【うちには魔女がいる】#18 夜なべの筑前煮
うちには魔女がいる。
魔女はハローキティとほぼ同い年。
7月生まれの蟹座。A型。右利き。猫派か犬派かでいったら、断然犬派。
私のお母さんの、5つ歳が離れた妹。
これは魔女がつくる、やさしい料理の備忘録である。
昔から私は聞き分けの良い子どもだったが、唯一、祖母にだけは生意気な態度をとっていつも叱られていた。
怒ると低く冷たい声で理詰めしていくタイプの魔女とは対照的に、祖母はヒステリックで感情的なタイプだった。
甲高い声でキイキイ詰められると、普段は素直で穏やかで口ごたえなんてしたことのない私も、つい負けじとキャンキャンと子犬のように吠え返してしまう。
泣きながら大喧嘩して居間を飛び出し、暗い階段でひとりぐずぐずと鼻を啜っていると、決まって祖母は不機嫌そうに部屋から顔を覗かせた。
わざと怖い声で「オバケが出るぞ~暗い廊下はオバケが出るぞ、連れてかれちゃうぞ~」と大人気なく脅しにかかり、それにより一層大泣きした私が涙声の罵詈雑言を吐きながら居間に走り戻る、というのがふたりの喧嘩のお決まりのパターンだった。
きっと、誰よりも甘えていたのだ。
魔女が出掛けていて不在の夜にトボトボ祖母の部屋にいくと、なにも言わずに布団を持ち上げ、体をずらしてスペースを空けてくれた。
トイレの扉の前、あと一歩というところで間に合わなかったとき、汚れた下着と廊下を一緒に掃除して、魔女には内緒と指きりをした。
家の階段で一緒にグリコをしてくれたのも、夜の布団の中で古いわらべ歌を教えてくれたのも、酷い点数を取った社会のテスト用紙を指さして笑い、けれどもそのあと勉強につき合ってくれたのも。
全部全部、祖母だった。
祖母はいつも車椅子に乗っていた。
赤いタータンチェックのクッションが敷いてある、大きくてタイヤがついた彼女の相棒。私はいまでも、あの冷たい鉄の感覚と、タイヤがフローリングに擦れて高く鳴く音を時々思い出す。
彼女が脳溢血で倒れたのは、私が1歳のときだったそうだ。
一命は取り留めたものの、家に帰ってきた祖母の左半身は、もう思うように動かなくなっていた。魔女は当時、まだ高校3年生だった。
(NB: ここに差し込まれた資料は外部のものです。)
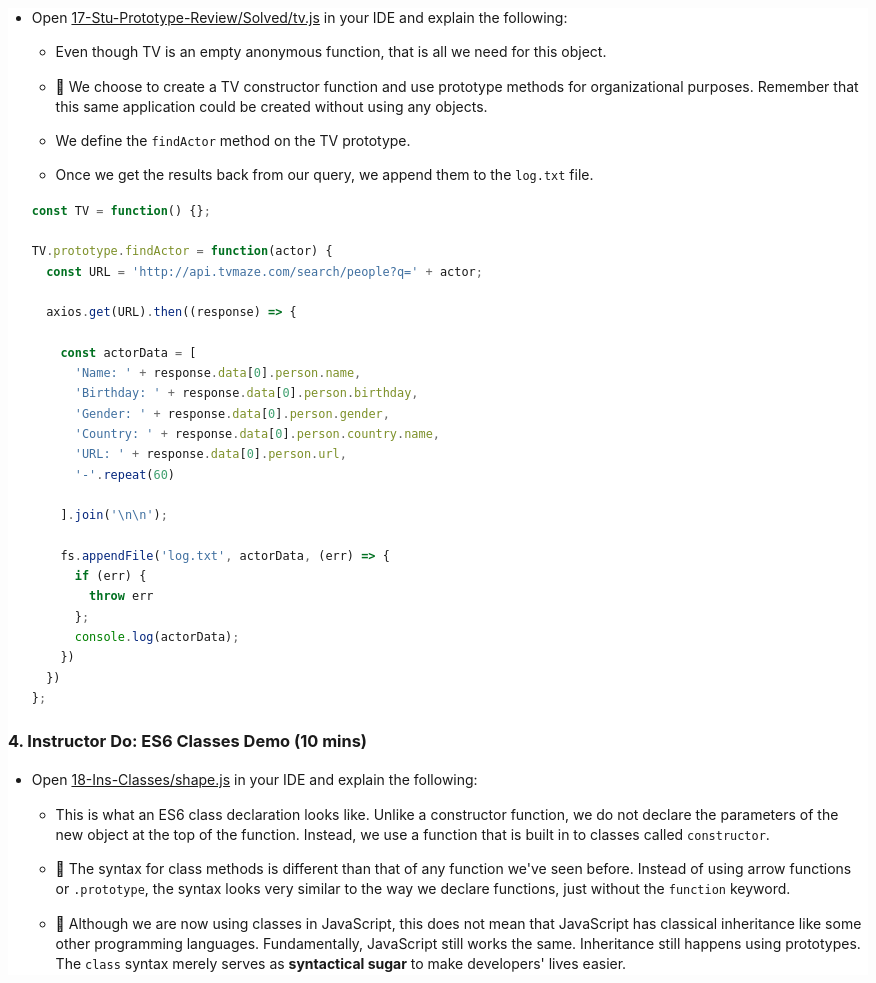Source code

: * Open [17-Stu-Prototype-Review/Solved/tv.js](../../../../01-Class-Content/10-OOP/01-Activities/17-Stu-Prototype-Review/Solved/tv.js) in your IDE and explain the following:

  * Even though TV is an empty anonymous function, that is all we need for this object. 

  * 📝 We choose to create a TV constructor function and use prototype methods for organizational purposes. Remember that this same application could be created without using any objects.

  * We define the `findActor` method on the TV prototype.

  * Once we get the results back from our query, we append them to the `log.txt` file.

  ```js
  const TV = function() {};

  TV.prototype.findActor = function(actor) {
    const URL = 'http://api.tvmaze.com/search/people?q=' + actor;

    axios.get(URL).then((response) => { 

      const actorData = [
        'Name: ' + response.data[0].person.name,
        'Birthday: ' + response.data[0].person.birthday,
        'Gender: ' + response.data[0].person.gender,
        'Country: ' + response.data[0].person.country.name,
        'URL: ' + response.data[0].person.url,
        '-'.repeat(60)

      ].join('\n\n');

      fs.appendFile('log.txt', actorData, (err) => {
        if (err) {
          throw err
        };
        console.log(actorData);
      })
    })
  };
  ```

### 4. Instructor Do: ES6 Classes Demo (10 mins)

* Open [18-Ins-Classes/shape.js](../../../../01-Class-Content/10-OOP/01-Activities/18-Ins-Classes/shape.js) in your IDE and explain the following:

  * This is what an ES6 class declaration looks like. Unlike a constructor function, we do not declare the parameters of the new object at the top of the function. Instead, we use a function that is built in to classes called `constructor`.

  * 🔑 The syntax for class methods is different than that of any function we've seen before. Instead of using arrow functions or `.prototype`, the syntax looks very similar to the way we declare functions, just without the `function` keyword.

  * 🔑 Although we are now using classes in JavaScript, this does not mean that JavaScript has classical inheritance like some other programming languages. Fundamentally, JavaScript still works the same. Inheritance still happens using prototypes. The `class` syntax merely serves as **syntactical sugar** to make developers' lives easier.

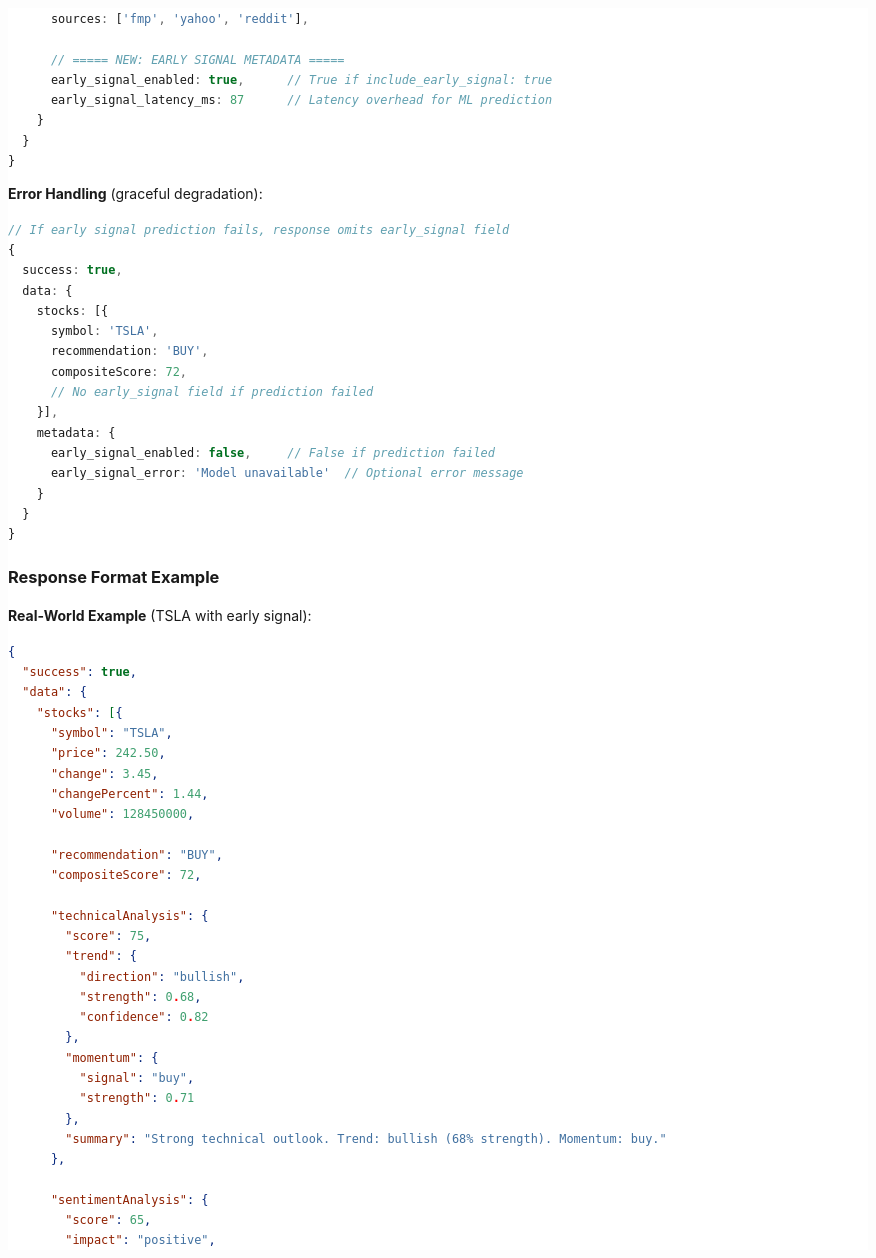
 ```typescript
      sources: ['fmp', 'yahoo', 'reddit'],

      // ===== NEW: EARLY SIGNAL METADATA =====
      early_signal_enabled: true,      // True if include_early_signal: true
      early_signal_latency_ms: 87      // Latency overhead for ML prediction
    }
  }
}
```

**Error Handling** (graceful degradation):
```typescript
// If early signal prediction fails, response omits early_signal field
{
  success: true,
  data: {
    stocks: [{
      symbol: 'TSLA',
      recommendation: 'BUY',
      compositeScore: 72,
      // No early_signal field if prediction failed
    }],
    metadata: {
      early_signal_enabled: false,     // False if prediction failed
      early_signal_error: 'Model unavailable'  // Optional error message
    }
  }
}
```

### Response Format Example

**Real-World Example** (TSLA with early signal):
```json
{
  "success": true,
  "data": {
    "stocks": [{
      "symbol": "TSLA",
      "price": 242.50,
      "change": 3.45,
      "changePercent": 1.44,
      "volume": 128450000,

      "recommendation": "BUY",
      "compositeScore": 72,

      "technicalAnalysis": {
        "score": 75,
        "trend": {
          "direction": "bullish",
          "strength": 0.68,
          "confidence": 0.82
        },
        "momentum": {
          "signal": "buy",
          "strength": 0.71
        },
        "summary": "Strong technical outlook. Trend: bullish (68% strength). Momentum: buy."
      },

      "sentimentAnalysis": {
        "score": 65,
        "impact": "positive",
```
古い家族の写真の中では、若い祖母がなんの支えもなくしゃんと背筋を伸ばして立っていて、その姿を見る度になんだか不思議な気分になった。
私は車椅子に乗っている祖母しか知らない。けれども写真の中の笑顔は、私がよく知る少しシニカルな、しかしいたずらっ子みたいに溌剌としたそれだった。
祖母が死んだ。
11月の寒い夜だった。
私は当時中学2年生で、今度はひとりで祖母の病院に泊まりに行こうか、なんて話をしていた矢先のことだ。
祖母はもう随分と長いこと腎臓を患っていた。最後の方は意識もだんだんと濁り、私の知っている、わざと小憎らしい顔で笑う祖母とはあまり会えなかったような気がする。
病院から容体が急変したという電話が来たとき、とうとうか、とも思ったし、嘘だ、とも思った。
きっとこれから、何度も経験する傷みだ。
私の好きな人たちは、みんな私を置いていってしまう。
そこからは本当にあっという間だった。
葬儀のためにしなければいけないことはたくさんあって、遺族にはゆっくりと悲しむための時間はそう多くは与えられない。祖父も魔女も憔悴しきっていて、私はなにも直視できずに、ずっと曖昧に笑っていた。
空気に一枚薄い膜が張ったみたいな、透明であたたかいぼんやりとした悲しさが、肌に貼り付いて少しだけ呼吸を苦しくさせた。
祖母が亡くなってから葬儀までの約1週間、食事はすべて出来合いやお弁当ばかりだった。
我が家の台所仕事はほぼ全て魔女が担っているといっても過言ではないし、彼女は家族のなかでも相当参っていたので、無理もない。
誰が一番つらいとか、そういう話ではないけれど。
ただただ、祖母をどれだけ探したってもうどこにもいないという事実が、ずうっと後ろをついてきて離れてくれない。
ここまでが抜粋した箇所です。